[[ Raw data open ]]
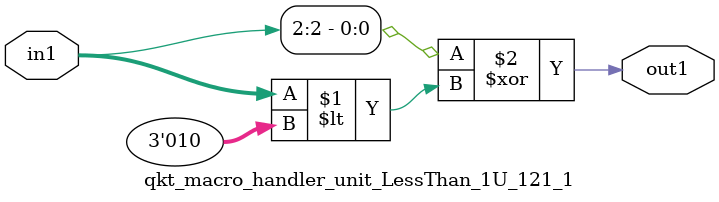
<source format=v>

`timescale 1ps / 1ps


module qkt_macro_handler_unit_LessThan_1U_121_1( in1, out1 );

    input [2:0] in1;
    output out1;

    
    // rtl_process:qkt_macro_handler_unit_LessThan_1U_121_1/qkt_macro_handler_unit_LessThan_1U_121_1_thread_1
    assign out1 = (in1[2] ^ in1 < 3'd2);

endmodule



</source>
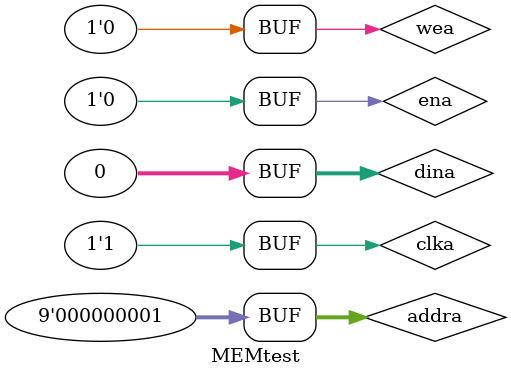
<source format=v>
`timescale 1ns / 1ps


module MEMtest;

	// Inputs
	reg clka;
	reg ena;
	reg [0:0] wea;
	reg [8:0] addra;
	reg [31:0] dina;

	// Outputs
	wire [31:0] douta;

	// Instantiate the Unit Under Test (UUT)
	I_MEM uut (
		.clka(addra),  
		.wea(wea), 
		.addra(addra), 
		.dina(dina), 
		.douta(douta)
	);

	initial begin
		// Initialize Inputs
		clka = 0;
		ena = 0;
		wea = 0;
		addra = 0;
		dina = 0;

		// Wait 100 ns for global reset to finish
		#100;
        
		// Add stimulus here
		clka <= 1;
		#10;
		addra <= 1;
		#10;
		clka <= 0;
		#10;
		clka <= 1;
		#10;
	end
      
endmodule


</source>
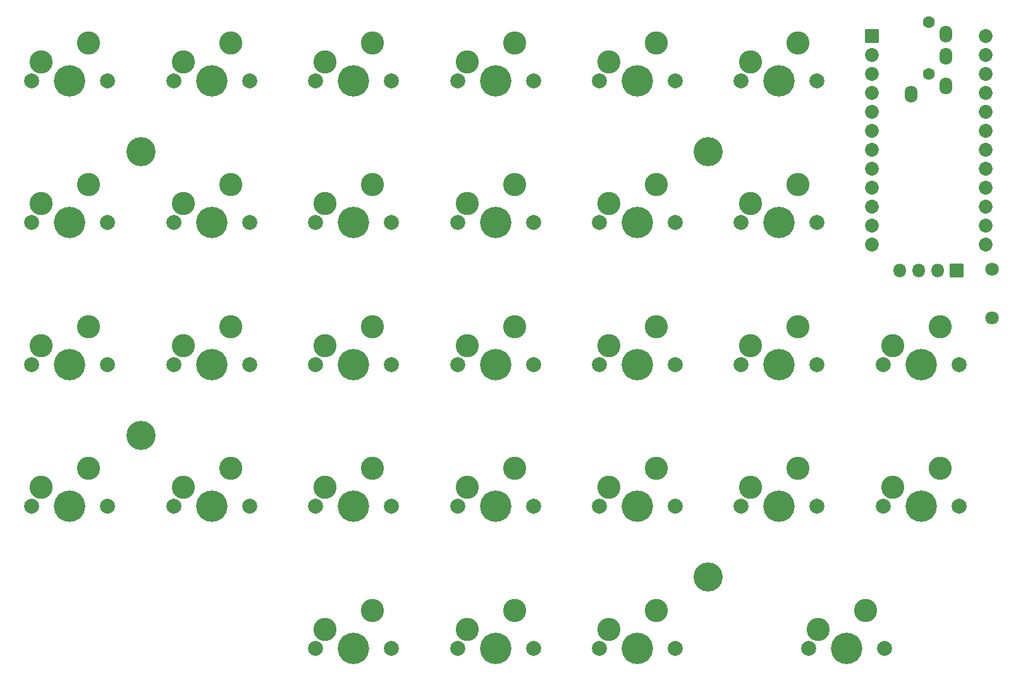
<source format=gbr>
%TF.GenerationSoftware,KiCad,Pcbnew,8.0.8-8.0.8-0~ubuntu24.04.1*%
%TF.CreationDate,2025-01-29T12:56:02-05:00*%
%TF.ProjectId,nitsud,6e697473-7564-42e6-9b69-6361645f7063,v1.0.0*%
%TF.SameCoordinates,Original*%
%TF.FileFunction,Soldermask,Top*%
%TF.FilePolarity,Negative*%
%FSLAX46Y46*%
G04 Gerber Fmt 4.6, Leading zero omitted, Abs format (unit mm)*
G04 Created by KiCad (PCBNEW 8.0.8-8.0.8-0~ubuntu24.04.1) date 2025-01-29 12:56:02*
%MOMM*%
%LPD*%
G01*
G04 APERTURE LIST*
G04 Aperture macros list*
%AMRoundRect*
0 Rectangle with rounded corners*
0 $1 Rounding radius*
0 $2 $3 $4 $5 $6 $7 $8 $9 X,Y pos of 4 corners*
0 Add a 4 corners polygon primitive as box body*
4,1,4,$2,$3,$4,$5,$6,$7,$8,$9,$2,$3,0*
0 Add four circle primitives for the rounded corners*
1,1,$1+$1,$2,$3*
1,1,$1+$1,$4,$5*
1,1,$1+$1,$6,$7*
1,1,$1+$1,$8,$9*
0 Add four rect primitives between the rounded corners*
20,1,$1+$1,$2,$3,$4,$5,0*
20,1,$1+$1,$4,$5,$6,$7,0*
20,1,$1+$1,$6,$7,$8,$9,0*
20,1,$1+$1,$8,$9,$2,$3,0*%
G04 Aperture macros list end*
%ADD10RoundRect,0.050000X-0.876300X0.876300X-0.876300X-0.876300X0.876300X-0.876300X0.876300X0.876300X0*%
%ADD11C,1.852600*%
%ADD12C,1.600000*%
%ADD13O,1.700000X2.300000*%
%ADD14C,1.800000*%
%ADD15C,3.900000*%
%ADD16RoundRect,0.050000X-0.850000X-0.850000X0.850000X-0.850000X0.850000X0.850000X-0.850000X0.850000X0*%
%ADD17O,1.800000X1.800000*%
%ADD18C,2.000000*%
%ADD19C,3.100000*%
%ADD20C,4.200000*%
G04 APERTURE END LIST*
D10*
%TO.C,MCU1*%
X257380000Y-87030000D03*
D11*
X257380000Y-89570000D03*
X257380000Y-92110000D03*
X257380000Y-94650000D03*
X257380000Y-97190000D03*
X257380000Y-99730000D03*
X257380000Y-102270000D03*
X257380000Y-104810000D03*
X257380000Y-107350000D03*
X257380000Y-109890000D03*
X257380000Y-112430000D03*
X257380000Y-114970000D03*
X272620000Y-87030000D03*
X272620000Y-89570000D03*
X272620000Y-92110000D03*
X272620000Y-94650000D03*
X272620000Y-97190000D03*
X272620000Y-99730000D03*
X272620000Y-102270000D03*
X272620000Y-104810000D03*
X272620000Y-107350000D03*
X272620000Y-109890000D03*
X272620000Y-112430000D03*
X272620000Y-114970000D03*
%TD*%
D12*
%TO.C,TRRS1*%
X265000000Y-85100000D03*
X265000000Y-92100000D03*
D13*
X267300000Y-86700000D03*
X267300000Y-89700000D03*
X267300000Y-93700000D03*
X262700000Y-94800000D03*
%TD*%
D14*
%TO.C,RST1*%
X273500000Y-124750000D03*
X273500000Y-118250000D03*
%TD*%
D15*
%TO.C,H2*%
X159500000Y-140500000D03*
%TD*%
D16*
%TO.C,OLED1*%
X268800000Y-118400000D03*
D17*
X266260000Y-118400000D03*
X263720000Y-118400000D03*
X261180000Y-118400000D03*
%TD*%
D15*
%TO.C,H4*%
X235500000Y-159500000D03*
%TD*%
%TO.C,H1*%
X159500000Y-102500000D03*
%TD*%
%TO.C,H3*%
X235500000Y-102500000D03*
%TD*%
D18*
%TO.C,S5*%
X163920000Y-150000000D03*
D19*
X165190000Y-147460000D03*
D20*
X169000000Y-150000000D03*
D19*
X171540000Y-144920000D03*
D18*
X174080000Y-150000000D03*
%TD*%
%TO.C,S13*%
X201920000Y-150000000D03*
D19*
X203190000Y-147460000D03*
D20*
X207000000Y-150000000D03*
D19*
X209540000Y-144920000D03*
D18*
X212080000Y-150000000D03*
%TD*%
%TO.C,S2*%
X144920000Y-131000000D03*
D19*
X146190000Y-128460000D03*
D20*
X150000000Y-131000000D03*
D19*
X152540000Y-125920000D03*
D18*
X155080000Y-131000000D03*
%TD*%
%TO.C,S29*%
X220920000Y-169000000D03*
D19*
X222190000Y-166460000D03*
D20*
X226000000Y-169000000D03*
D19*
X228540000Y-163920000D03*
D18*
X231080000Y-169000000D03*
%TD*%
%TO.C,S22*%
X239920000Y-131000000D03*
D19*
X241190000Y-128460000D03*
D20*
X245000000Y-131000000D03*
D19*
X247540000Y-125920000D03*
D18*
X250080000Y-131000000D03*
%TD*%
%TO.C,S3*%
X144920000Y-112000000D03*
D19*
X146190000Y-109460000D03*
D20*
X150000000Y-112000000D03*
D19*
X152540000Y-106920000D03*
D18*
X155080000Y-112000000D03*
%TD*%
%TO.C,S1*%
X144920000Y-150000000D03*
D19*
X146190000Y-147460000D03*
D20*
X150000000Y-150000000D03*
D19*
X152540000Y-144920000D03*
D18*
X155080000Y-150000000D03*
%TD*%
%TO.C,S19*%
X220920000Y-112000000D03*
D19*
X222190000Y-109460000D03*
D20*
X226000000Y-112000000D03*
D19*
X228540000Y-106920000D03*
D18*
X231080000Y-112000000D03*
%TD*%
%TO.C,S25*%
X258920000Y-150000000D03*
D19*
X260190000Y-147460000D03*
D20*
X264000000Y-150000000D03*
D19*
X266540000Y-144920000D03*
D18*
X269080000Y-150000000D03*
%TD*%
%TO.C,S4*%
X144920000Y-93000000D03*
D19*
X146190000Y-90460000D03*
D20*
X150000000Y-93000000D03*
D19*
X152540000Y-87920000D03*
D18*
X155080000Y-93000000D03*
%TD*%
%TO.C,S21*%
X239920000Y-150000000D03*
D19*
X241190000Y-147460000D03*
D20*
X245000000Y-150000000D03*
D19*
X247540000Y-144920000D03*
D18*
X250080000Y-150000000D03*
%TD*%
%TO.C,S24*%
X239920000Y-93000000D03*
D19*
X241190000Y-90460000D03*
D20*
X245000000Y-93000000D03*
D19*
X247540000Y-87920000D03*
D18*
X250080000Y-93000000D03*
%TD*%
%TO.C,S27*%
X182920000Y-169000000D03*
D19*
X184190000Y-166460000D03*
D20*
X188000000Y-169000000D03*
D19*
X190540000Y-163920000D03*
D18*
X193080000Y-169000000D03*
%TD*%
%TO.C,S12*%
X182920000Y-93000000D03*
D19*
X184190000Y-90460000D03*
D20*
X188000000Y-93000000D03*
D19*
X190540000Y-87920000D03*
D18*
X193080000Y-93000000D03*
%TD*%
%TO.C,S14*%
X201920000Y-131000000D03*
D19*
X203190000Y-128460000D03*
D20*
X207000000Y-131000000D03*
D19*
X209540000Y-125920000D03*
D18*
X212080000Y-131000000D03*
%TD*%
%TO.C,S16*%
X201920000Y-93000000D03*
D19*
X203190000Y-90460000D03*
D20*
X207000000Y-93000000D03*
D19*
X209540000Y-87920000D03*
D18*
X212080000Y-93000000D03*
%TD*%
%TO.C,S26*%
X258920000Y-131000000D03*
D19*
X260190000Y-128460000D03*
D20*
X264000000Y-131000000D03*
D19*
X266540000Y-125920000D03*
D18*
X269080000Y-131000000D03*
%TD*%
%TO.C,S15*%
X201920000Y-112000000D03*
D19*
X203190000Y-109460000D03*
D20*
X207000000Y-112000000D03*
D19*
X209540000Y-106920000D03*
D18*
X212080000Y-112000000D03*
%TD*%
%TO.C,S7*%
X163920000Y-112000000D03*
D19*
X165190000Y-109460000D03*
D20*
X169000000Y-112000000D03*
D19*
X171540000Y-106920000D03*
D18*
X174080000Y-112000000D03*
%TD*%
%TO.C,S23*%
X239920000Y-112000000D03*
D19*
X241190000Y-109460000D03*
D20*
X245000000Y-112000000D03*
D19*
X247540000Y-106920000D03*
D18*
X250080000Y-112000000D03*
%TD*%
%TO.C,S18*%
X220920000Y-131000000D03*
D19*
X222190000Y-128460000D03*
D20*
X226000000Y-131000000D03*
D19*
X228540000Y-125920000D03*
D18*
X231080000Y-131000000D03*
%TD*%
%TO.C,S9*%
X182920000Y-150000000D03*
D19*
X184190000Y-147460000D03*
D20*
X188000000Y-150000000D03*
D19*
X190540000Y-144920000D03*
D18*
X193080000Y-150000000D03*
%TD*%
%TO.C,S6*%
X163920000Y-131000000D03*
D19*
X165190000Y-128460000D03*
D20*
X169000000Y-131000000D03*
D19*
X171540000Y-125920000D03*
D18*
X174080000Y-131000000D03*
%TD*%
%TO.C,S10*%
X182920000Y-131000000D03*
D19*
X184190000Y-128460000D03*
D20*
X188000000Y-131000000D03*
D19*
X190540000Y-125920000D03*
D18*
X193080000Y-131000000D03*
%TD*%
%TO.C,S20*%
X220920000Y-93000000D03*
D19*
X222190000Y-90460000D03*
D20*
X226000000Y-93000000D03*
D19*
X228540000Y-87920000D03*
D18*
X231080000Y-93000000D03*
%TD*%
%TO.C,S8*%
X163920000Y-93000000D03*
D19*
X165190000Y-90460000D03*
D20*
X169000000Y-93000000D03*
D19*
X171540000Y-87920000D03*
D18*
X174080000Y-93000000D03*
%TD*%
%TO.C,S28*%
X201920000Y-169000000D03*
D19*
X203190000Y-166460000D03*
D20*
X207000000Y-169000000D03*
D19*
X209540000Y-163920000D03*
D18*
X212080000Y-169000000D03*
%TD*%
%TO.C,S11*%
X182920000Y-112000000D03*
D19*
X184190000Y-109460000D03*
D20*
X188000000Y-112000000D03*
D19*
X190540000Y-106920000D03*
D18*
X193080000Y-112000000D03*
%TD*%
%TO.C,S17*%
X220920000Y-150000000D03*
D19*
X222190000Y-147460000D03*
D20*
X226000000Y-150000000D03*
D19*
X228540000Y-144920000D03*
D18*
X231080000Y-150000000D03*
%TD*%
%TO.C,S30*%
X248920000Y-169000000D03*
D19*
X250190000Y-166460000D03*
D20*
X254000000Y-169000000D03*
D19*
X256540000Y-163920000D03*
D18*
X259080000Y-169000000D03*
%TD*%
M02*

</source>
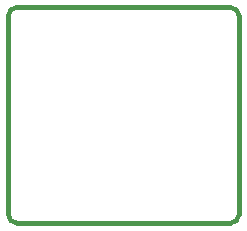
<source format=gm1>
G04 #@! TF.FileFunction,Profile,NP*
%FSLAX46Y46*%
G04 Gerber Fmt 4.6, Leading zero omitted, Abs format (unit mm)*
G04 Created by KiCad (PCBNEW 4.0.1-stable) date 3/1/2016 8:27:16 PM*
%MOMM*%
G01*
G04 APERTURE LIST*
%ADD10C,0.150000*%
%ADD11C,0.381000*%
G04 APERTURE END LIST*
D10*
D11*
X40640000Y-50546000D02*
X40640000Y-33782000D01*
X59436000Y-51308000D02*
X41402000Y-51308000D01*
X60198000Y-33782000D02*
X60198000Y-50546000D01*
X41402000Y-33020000D02*
X59436000Y-33020000D01*
X59436000Y-51308000D02*
G75*
G03X60198000Y-50546000I0J762000D01*
G01*
X40640000Y-50546000D02*
G75*
G03X41402000Y-51308000I762000J0D01*
G01*
X60198000Y-33782000D02*
G75*
G03X59436000Y-33020000I-762000J0D01*
G01*
X41402000Y-33020000D02*
G75*
G03X40640000Y-33782000I0J-762000D01*
G01*
M02*

</source>
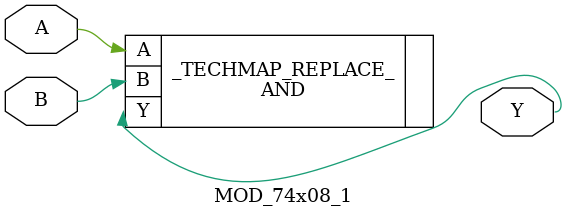
<source format=v>
module MOD_74x08_1 (A, B, Y);

parameter A_SIGNED = 0;
parameter B_SIGNED = 0;
parameter A_WIDTH = 0;
parameter B_WIDTH = 0;
parameter Y_WIDTH = 0;

input A;
input B;
output Y;

AND _TECHMAP_REPLACE_(.A(A), .B(B), .Y(Y));

endmodule
</source>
[[ Raw data closed ]]
### How to complete this task
In the material above, tally every line with the string "FileFunction" in it, then give that number alone.

### Answer box
2